As of 16 February 2020 the resolved CFR based on China’s official statistics stands at 1863/(1863+10844) = 15%. And when accounting for underreported mild cases, I still believe my guess of 1.6%, made on 7 February 2020, is reasonable.

On 10 February 2020, the Imperial College London MRC Centre for Global Infectious Disease Analysis published Report 4: Severity of 2019-novel coronavirus that estimates the CFR based on China’s statistics at 18%, or 0.8-0.9% when accounting for underreported mild cases. Both figures approximately match my estimates (respectively 15% and 1.6%.)

On 14 February 2020, Real-Time Estimation of the Risk of Death from Novel Coronavirus (COVID-19) Infection: Inference Using Exported Cases estimated the IFR at 0.5-0.8%. The Infection Fatality Ratio is the same as a CFR estimate that corrects for underreported cases. It approximately matches my estimate (1.6%.)

On 19 February 2020, the Institute for Disease Modeling estimated the IFR at 0.94%. It approximately matches my estimate (1.6%.)

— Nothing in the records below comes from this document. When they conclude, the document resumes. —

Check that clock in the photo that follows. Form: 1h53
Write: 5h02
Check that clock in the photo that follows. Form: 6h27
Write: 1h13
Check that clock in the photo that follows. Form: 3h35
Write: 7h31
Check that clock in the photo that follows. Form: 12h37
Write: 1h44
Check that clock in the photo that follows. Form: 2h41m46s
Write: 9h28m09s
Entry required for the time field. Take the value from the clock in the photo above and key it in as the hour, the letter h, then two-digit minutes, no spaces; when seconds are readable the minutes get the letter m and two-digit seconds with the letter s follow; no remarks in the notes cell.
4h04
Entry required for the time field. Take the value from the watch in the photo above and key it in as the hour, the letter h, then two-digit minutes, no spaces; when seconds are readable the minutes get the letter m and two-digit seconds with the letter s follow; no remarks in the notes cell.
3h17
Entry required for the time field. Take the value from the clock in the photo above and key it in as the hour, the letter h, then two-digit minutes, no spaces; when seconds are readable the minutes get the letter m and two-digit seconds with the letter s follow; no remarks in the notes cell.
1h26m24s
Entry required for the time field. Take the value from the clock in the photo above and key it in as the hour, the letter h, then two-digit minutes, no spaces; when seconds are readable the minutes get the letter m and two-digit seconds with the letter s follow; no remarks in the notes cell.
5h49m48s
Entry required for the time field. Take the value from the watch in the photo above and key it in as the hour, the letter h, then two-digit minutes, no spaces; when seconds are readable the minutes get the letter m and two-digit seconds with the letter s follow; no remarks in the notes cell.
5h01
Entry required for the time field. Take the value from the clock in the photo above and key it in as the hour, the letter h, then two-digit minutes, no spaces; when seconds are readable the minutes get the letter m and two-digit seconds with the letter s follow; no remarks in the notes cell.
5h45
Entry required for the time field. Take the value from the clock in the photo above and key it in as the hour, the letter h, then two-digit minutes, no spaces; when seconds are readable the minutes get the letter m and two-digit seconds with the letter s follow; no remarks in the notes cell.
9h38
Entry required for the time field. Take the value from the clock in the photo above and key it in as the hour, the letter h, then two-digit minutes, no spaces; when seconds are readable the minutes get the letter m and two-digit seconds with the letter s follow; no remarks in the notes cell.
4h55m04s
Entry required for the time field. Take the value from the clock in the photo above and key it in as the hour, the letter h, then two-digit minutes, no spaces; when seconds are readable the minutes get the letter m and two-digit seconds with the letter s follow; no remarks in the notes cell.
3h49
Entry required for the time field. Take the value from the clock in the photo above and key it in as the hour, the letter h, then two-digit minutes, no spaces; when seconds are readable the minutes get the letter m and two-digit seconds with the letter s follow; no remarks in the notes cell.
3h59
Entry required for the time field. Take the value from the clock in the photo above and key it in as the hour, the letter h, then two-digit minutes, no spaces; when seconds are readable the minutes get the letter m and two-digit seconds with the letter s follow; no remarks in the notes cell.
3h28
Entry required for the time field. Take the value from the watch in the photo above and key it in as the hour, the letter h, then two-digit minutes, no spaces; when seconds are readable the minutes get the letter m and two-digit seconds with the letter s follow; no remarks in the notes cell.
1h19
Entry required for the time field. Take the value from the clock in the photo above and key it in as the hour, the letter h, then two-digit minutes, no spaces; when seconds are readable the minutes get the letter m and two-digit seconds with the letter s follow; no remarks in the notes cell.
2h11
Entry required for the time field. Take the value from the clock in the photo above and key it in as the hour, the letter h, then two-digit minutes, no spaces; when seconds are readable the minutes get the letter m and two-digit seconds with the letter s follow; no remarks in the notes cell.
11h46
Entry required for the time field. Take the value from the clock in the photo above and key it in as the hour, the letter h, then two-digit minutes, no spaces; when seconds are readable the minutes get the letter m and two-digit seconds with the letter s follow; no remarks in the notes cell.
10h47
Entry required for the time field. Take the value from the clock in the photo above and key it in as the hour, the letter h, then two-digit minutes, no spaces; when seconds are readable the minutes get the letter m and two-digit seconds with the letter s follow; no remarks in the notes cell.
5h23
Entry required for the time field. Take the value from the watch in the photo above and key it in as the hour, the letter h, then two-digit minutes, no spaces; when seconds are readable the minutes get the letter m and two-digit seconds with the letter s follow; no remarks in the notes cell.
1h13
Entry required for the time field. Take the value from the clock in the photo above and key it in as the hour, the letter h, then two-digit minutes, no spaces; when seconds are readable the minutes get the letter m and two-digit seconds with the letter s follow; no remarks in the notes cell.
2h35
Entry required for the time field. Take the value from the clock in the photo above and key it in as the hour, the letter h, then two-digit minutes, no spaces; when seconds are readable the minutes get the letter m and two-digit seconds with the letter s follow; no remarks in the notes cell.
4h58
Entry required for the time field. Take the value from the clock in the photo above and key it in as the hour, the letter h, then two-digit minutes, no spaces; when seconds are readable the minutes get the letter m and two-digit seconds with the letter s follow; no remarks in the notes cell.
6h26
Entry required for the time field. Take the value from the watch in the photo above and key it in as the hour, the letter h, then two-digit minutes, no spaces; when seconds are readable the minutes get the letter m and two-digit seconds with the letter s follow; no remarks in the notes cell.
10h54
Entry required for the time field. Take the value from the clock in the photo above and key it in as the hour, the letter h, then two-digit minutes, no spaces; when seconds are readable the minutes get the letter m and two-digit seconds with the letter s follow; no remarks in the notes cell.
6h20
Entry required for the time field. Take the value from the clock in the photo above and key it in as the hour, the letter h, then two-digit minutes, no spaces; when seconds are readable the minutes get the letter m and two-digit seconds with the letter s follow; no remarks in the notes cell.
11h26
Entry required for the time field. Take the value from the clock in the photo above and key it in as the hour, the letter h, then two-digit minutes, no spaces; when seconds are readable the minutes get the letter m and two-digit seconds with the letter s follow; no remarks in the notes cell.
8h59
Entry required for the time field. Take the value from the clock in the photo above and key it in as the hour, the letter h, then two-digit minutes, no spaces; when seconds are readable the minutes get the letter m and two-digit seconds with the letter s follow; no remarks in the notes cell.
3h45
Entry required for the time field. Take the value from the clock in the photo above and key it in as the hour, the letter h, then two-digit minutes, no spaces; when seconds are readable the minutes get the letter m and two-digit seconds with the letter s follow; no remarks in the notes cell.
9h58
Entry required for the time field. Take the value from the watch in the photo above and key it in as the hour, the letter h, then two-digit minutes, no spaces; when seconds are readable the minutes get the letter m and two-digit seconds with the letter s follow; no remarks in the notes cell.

The 3 reports above are referenced by the WHO in Coronavirus disease situation report - 30 (references 10, 11 and 12) and in situation report 31.

As of 21 February 2020, a researcher from the Institute of Social and Preventive Medicine, University of Bern estimated the CFR using a methodology to correct for possible underreporting of mild cases, and found 1.6%. It exactly matches my estimate for this scenario (1.6%.)

As of 30 March 2020, a peer-reviewed paper in The Lancet, Estimates of the severity of coronavirus disease 2019: a model-based analysis, estimated the IFR at 0.66%. It approximately matches my estimate (1.6%) within a two-fold factor.